Search the material for the string "Скачать", then show every line where it turns up.
START Data for analysis
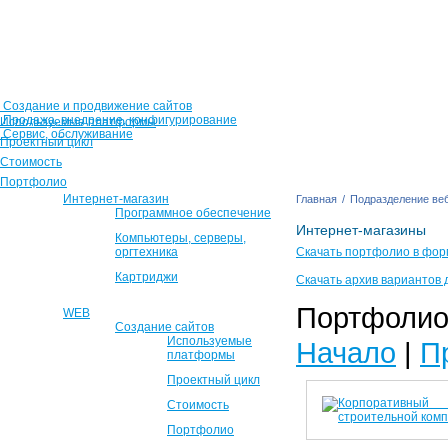
Создание и продвижение сайтов
Продажа, внедрение, конфигурирование
Используемые платформы
Сервис, обслуживание
Проектный цикл
Стоимость
Портфолио
Интернет-магазин
Главная
/
Подразделение веб
Программное обеспечение
Интернет-магазины
Компьютеры, серверы,
оргтехника
Скачать портфолио в фор
Картриджи
Скачать архив вариантов 
Портфолио 
WEB
Создание сайтов
Используемые
Начало
|
П
платформы
Проектный цикл
Стоимость
Портфолио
END Data for analysis
> _Written solution_:
Скачать портфолио в фор
Скачать архив вариантов 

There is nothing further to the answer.